The mere fact that he's ranked the 18th best high school basketball player in the nation and was among 24 players chosen for the McDonald's game spoke volumes about his ability and his three-year body of work at St. Andrew's School in Barrington, R.I., where he scored 2,260 points.
Still, after he was limited to two points in the McDonald's game, it was reassuring when the Hamilton resident received text messages from Syracuse University assistant coaches Mike Hopkins and Gerry McNamara after the McDonald's East All-Stars downed the West, 111-96, at the United Center.
"They just said 'Congratulations,' and 'Great job,'" said Carter-Williams, a 6-foot-5 guard who will likely enroll in classes at Syracuse in July before embarking on the next phase of his career.
The 19-year-old is eager to put on a Syracuse uniform and make his mark, preferably as a freshman. Everything he's doing from here on out is geared towards that goal.
The McDonald's All-American Game was a national showcase of spectacular players making spectacular plays for the ESPN audience. Carter-Williams, who won the skills competition earlier in the week, belonged with that group, but he took fewer shots (1-for-4 for two points) than just about anybody in his 14-minute stint.
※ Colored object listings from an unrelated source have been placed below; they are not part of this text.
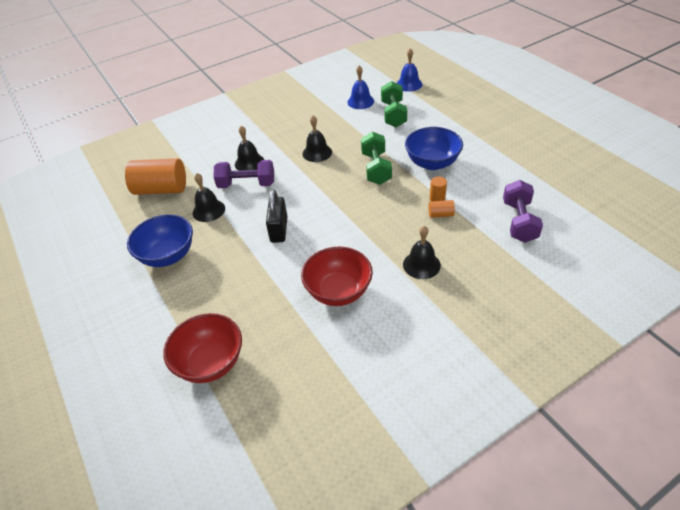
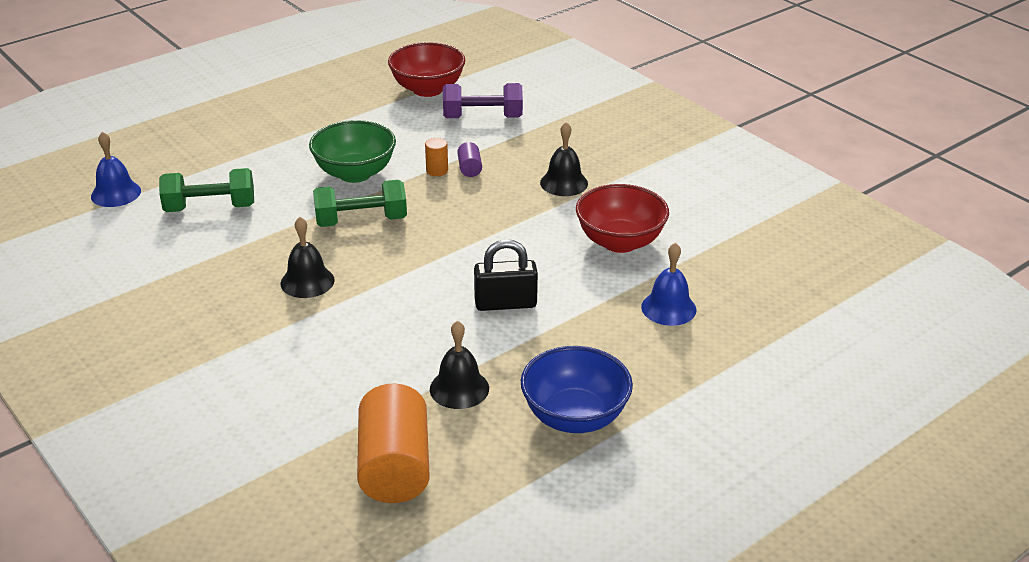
camera: 100 degrees left, 10 degrees down
red bowl [163,313,242,383] -> red bowl moved to [388,42,465,97]
purple dumbbell [214,160,274,188] -> none
black bell [235,126,264,171] -> none
blue bell [347,65,374,109] -> blue bell moved to [641,242,697,326]
blue bowl [405,127,463,170] -> green bowl [309,120,396,183]
orange cylinder [429,200,455,218] -> purple cylinder [457,142,482,177]

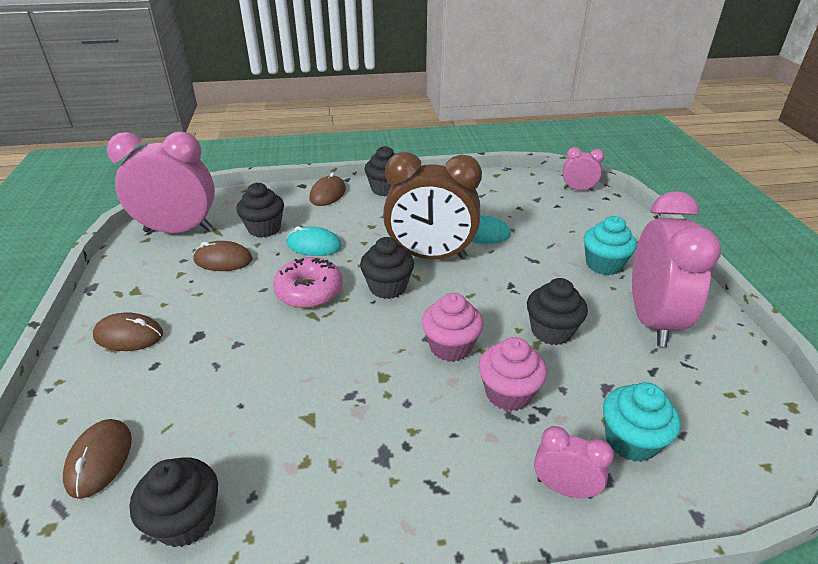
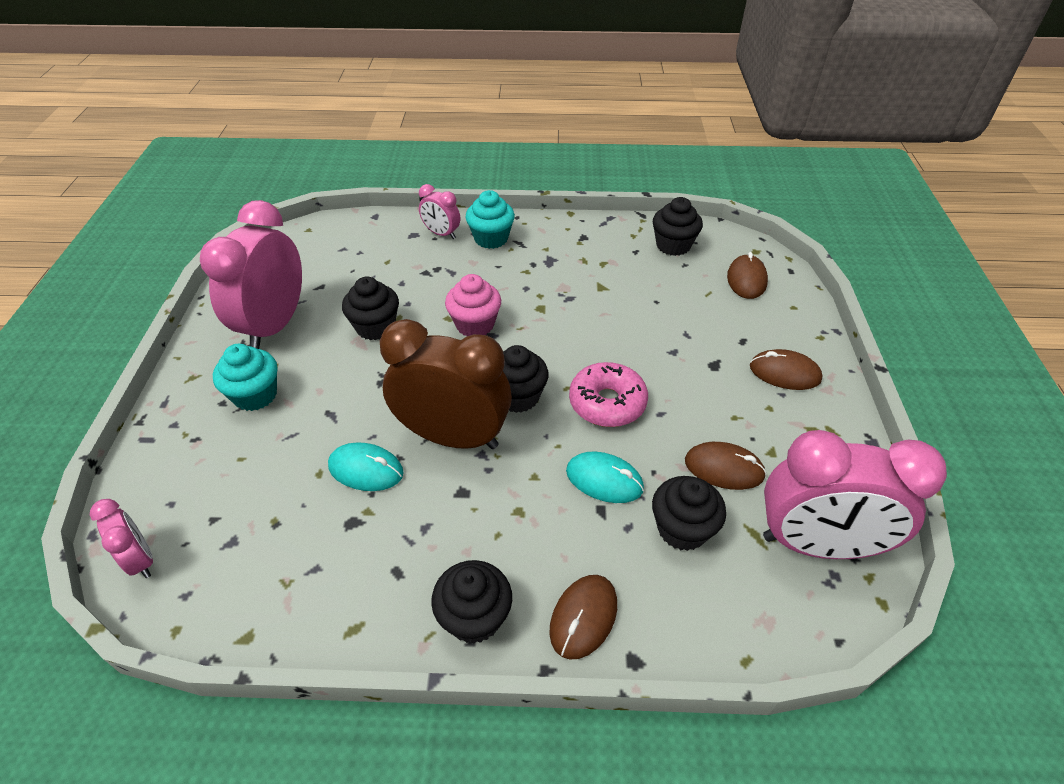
camera: 170 degrees left, 10 degrees up
pink cupcake [479,337,547,411] -> none
pink clock [563,147,604,191] -> pink clock turned 150 degrees counterclockwise [90,499,153,578]
turquoise cupcake [603,382,681,462] -> turquoise cupcake moved to [465,190,515,249]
No, he wasn't disappointed with the way it played out. This was a once-in-a-lifetime opportunity, and Syracuse doesn't think any less of him now than it did a week ago because he managed just one basket in an all-star setting.
One for the memory bank
"It was definitely the best experience I've ever had," said Carter-Williams, who played his freshman year at Hamilton-Wenham Regional before transferring to St. Andrew's. "Playing with the best players in the country, developing a relationship with those guys and seeing that crowd (a McDonald's game record of 19,000-plus) was unbelievable.